Typically, a weak rupee should also boost exporters from other sectors. However, given that currencies of other major exporters like China and Indonesia among others too have depreciated sharply to the dollar, Indian firms haven't gained any advantage. Furthermore, exporters had also complained in the past of issues related to getting refunds under the Goods and Services Tax regime. There have also been challenges in getting working capital credit.
“Despite a significant weakening of the Indian rupee, merchandise export has remained subdued (rather contracted sequentially in the last two months). GST-led disruptions in input credit lock-up in FY18 dampened exports by micro, small and medium enterprises. Additionally, a weakening of major currencies across emerging economies has restricted exporters’ ability to capitalise on a weaker rupee,” said Som.
India's exports in July were valued at $25.77 billion, up 14.3 per cent year-on-year, but lower than the $27.70 billion exports in June, according to data from ministry of commerce and industry. The trade deficit for July was estimated at $18.02 billion.

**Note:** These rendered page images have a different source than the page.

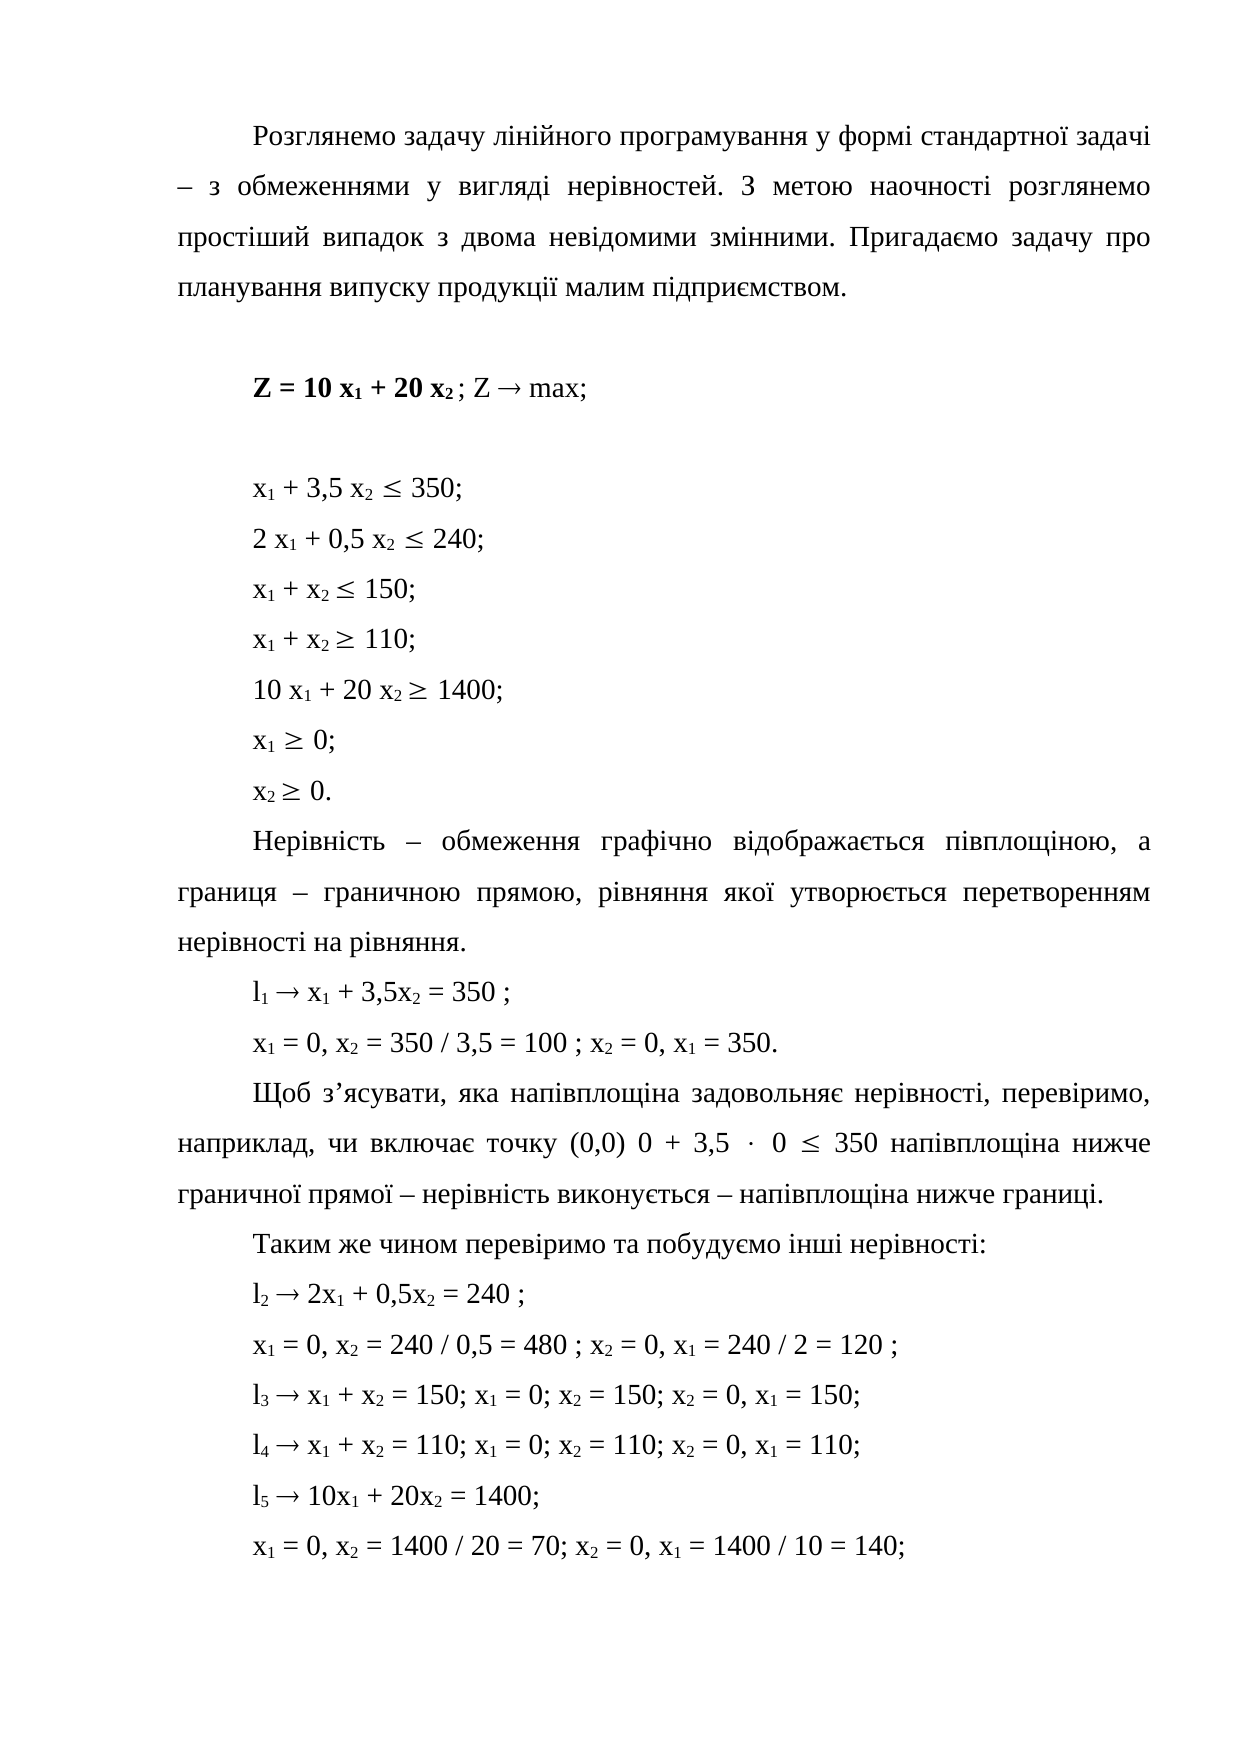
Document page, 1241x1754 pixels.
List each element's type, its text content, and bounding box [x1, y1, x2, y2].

text х1 + х2 150; [177, 571, 1152, 605]
text х1 + 3,5 х2 350; [177, 470, 1152, 504]
text l5 10x1 + 20x2 = 1400; [177, 1478, 1152, 1512]
text x1 = 0, x2 = 240 / 0,5 = 480 ; x2 = 0, x1 = 240 / 2 = 120 ; [177, 1327, 1152, 1360]
text Нерівність – обмеження графічно відображається півплощіною, а границя – граничною прямою, рівняння якої утворюється перетворенням нерівності на рівняння. [177, 823, 1152, 957]
text x1 = 0, x2 = 1400 / 20 = 70; x2 = 0, x1 = 1400 / 10 = 140; [177, 1528, 1152, 1562]
text х2 0. [177, 773, 1152, 807]
text Таким же чином перевіримо та побудуємо інші нерівності: [177, 1226, 1152, 1259]
text Розглянемо задачу лінійного програмування у формі стандартної задачі – з обмеженнями у вигляді нерівностей. З метою наочності розглянемо простіший випадок з двома невідомими змінними. Пригадаємо задачу про планування випуску продукції малим підприємством. [177, 118, 1152, 303]
text х1 0; [177, 722, 1152, 756]
text l1 x1 + 3,5x2 = 350 ; [177, 974, 1152, 1008]
text l4 x1 + x2 = 110; x1 = 0; x2 = 110; x2 = 0, x1 = 110; [177, 1427, 1152, 1461]
text 10 х1 + 20 х2 1400; [177, 672, 1152, 706]
text Щоб з’ясувати, яка напівплощіна задовольняє нерівності, перевіримо, наприклад, чи включає точку (0,0) 0 + 3,5 0 350 напівплощіна нижче граничної прямої – нерівність виконується – напівплощіна нижче границі. [177, 1075, 1152, 1209]
text l2 2x1 + 0,5x2 = 240 ; [177, 1276, 1152, 1310]
text х1 + х2 110; [177, 622, 1152, 655]
text l3 x1 + x2 = 150; x1 = 0; x2 = 150; x2 = 0, x1 = 150; [177, 1377, 1152, 1411]
text x1 = 0, x2 = 350 / 3,5 = 100 ; x2 = 0, x1 = 350. [177, 1025, 1152, 1058]
text Z = 10 x1 + 20 x2 ; Z max; [177, 370, 1152, 403]
text 2 х1 + 0,5 х2 240; [177, 521, 1152, 554]
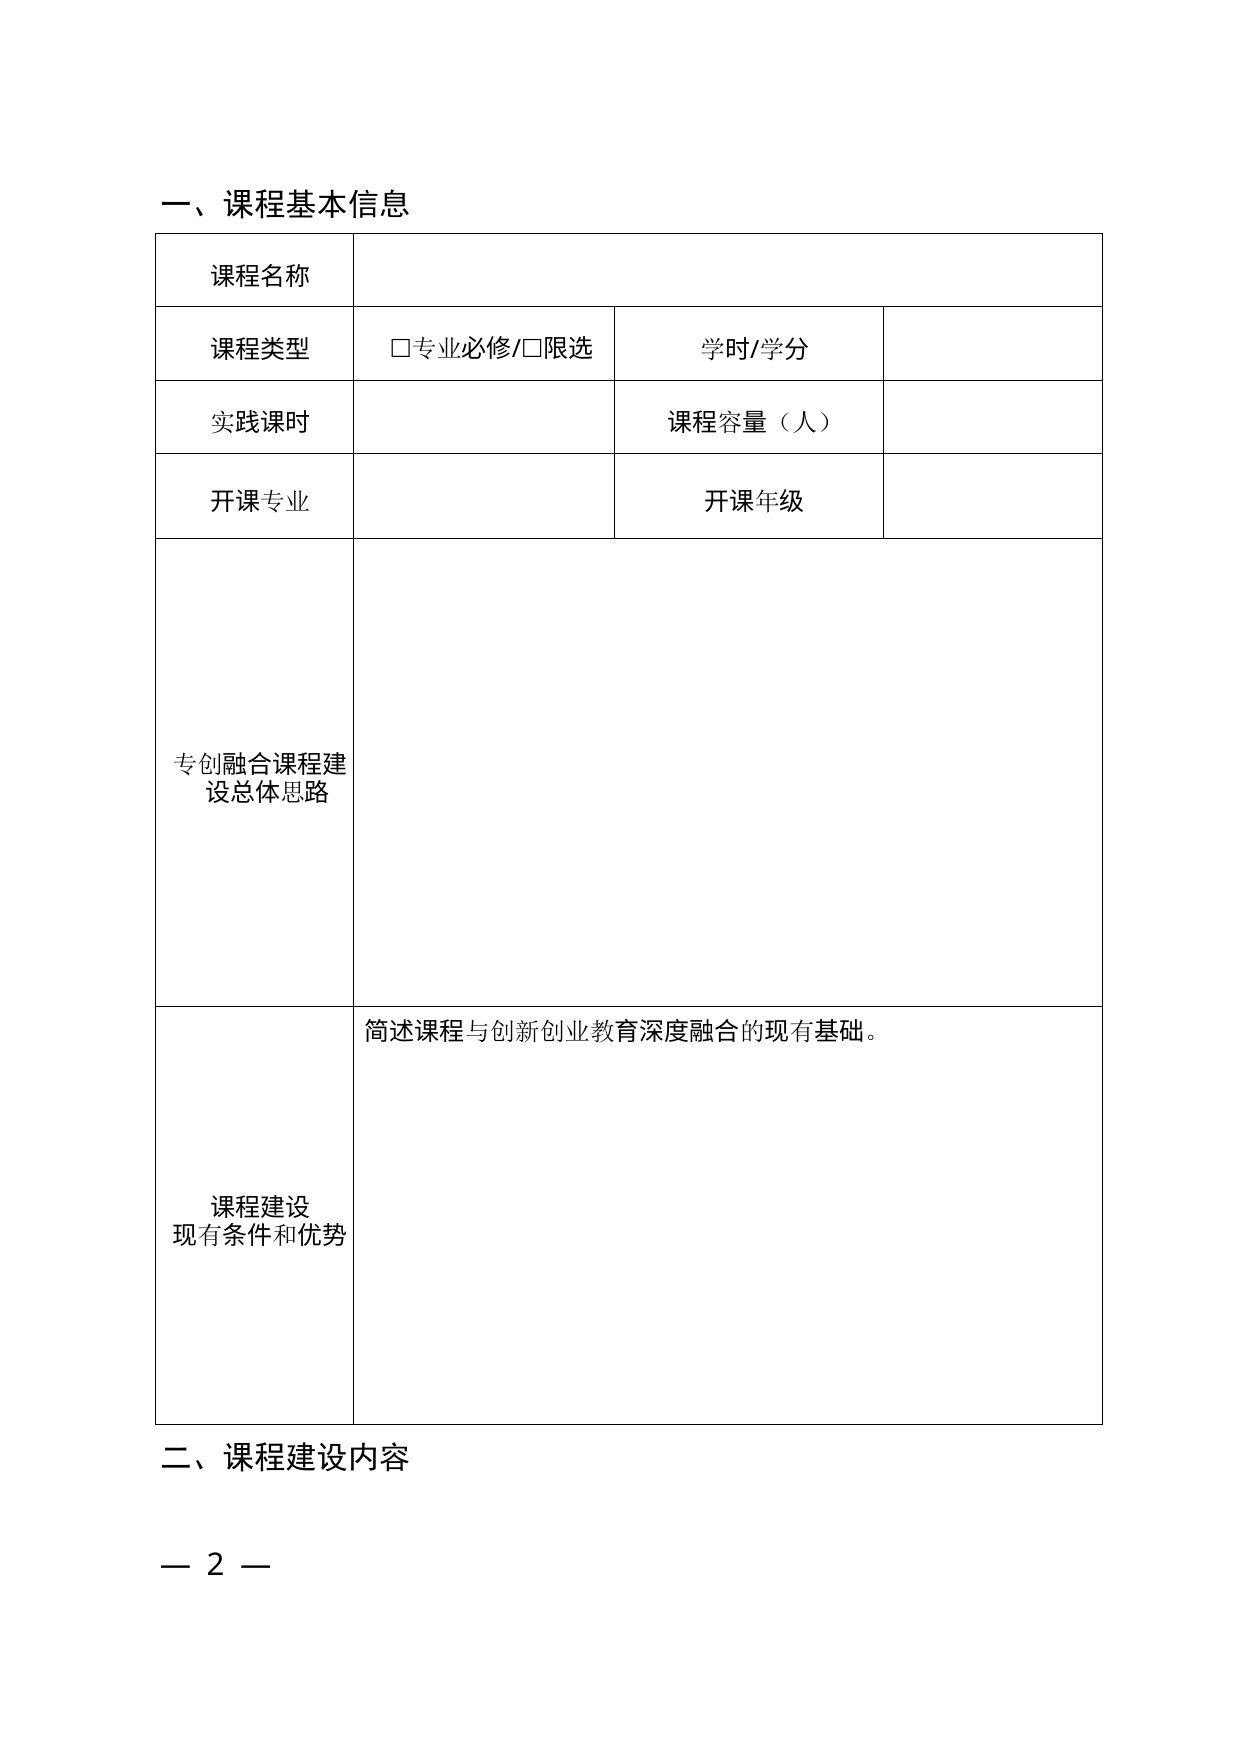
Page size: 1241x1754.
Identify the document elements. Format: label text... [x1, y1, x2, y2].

table_cell 课程建设 现有条件和优势 [156, 1007, 353, 1423]
table_cell 实践课时 [156, 381, 353, 453]
table_cell 课程类型 [156, 307, 353, 379]
table_cell [884, 454, 1102, 538]
table_header 课程名称 [156, 234, 353, 306]
table_cell 学时/学分 [615, 307, 883, 379]
table_cell 课程容量（人） [615, 381, 883, 453]
table_cell 专创融合课程建设总体思路 [156, 539, 353, 1006]
text 一、课程基本信息 [160, 172, 1098, 233]
table_cell [354, 539, 1102, 1006]
table_cell 开课年级 [615, 454, 883, 538]
table_header [354, 234, 1102, 306]
table_cell 专业必修/限选 [354, 307, 614, 379]
table_cell [354, 454, 614, 538]
table_cell [354, 381, 614, 453]
table_cell [884, 307, 1102, 379]
table_cell [884, 381, 1102, 453]
text 二、课程建设内容 [160, 1425, 1098, 1486]
table_cell 简述课程与创新创业教育深度融合的现有基础。 [354, 1007, 1102, 1423]
table_cell 开课专业 [156, 454, 353, 538]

The Reserve Bank of India has increased interest rates twice in the previous two monetary policy announcements. Beyond that, however, there have been limited interventions by the Reserve Bank of India to contain the falling rupee.
“There are talks of out-of-the-monetary-policy interest rate hike by the RBI and issuance of NRI bond issue. However, at present possibility of both the options is very low as the macroeconomic situation is much better than it was in 2013,” said Maru of Anand Rathi.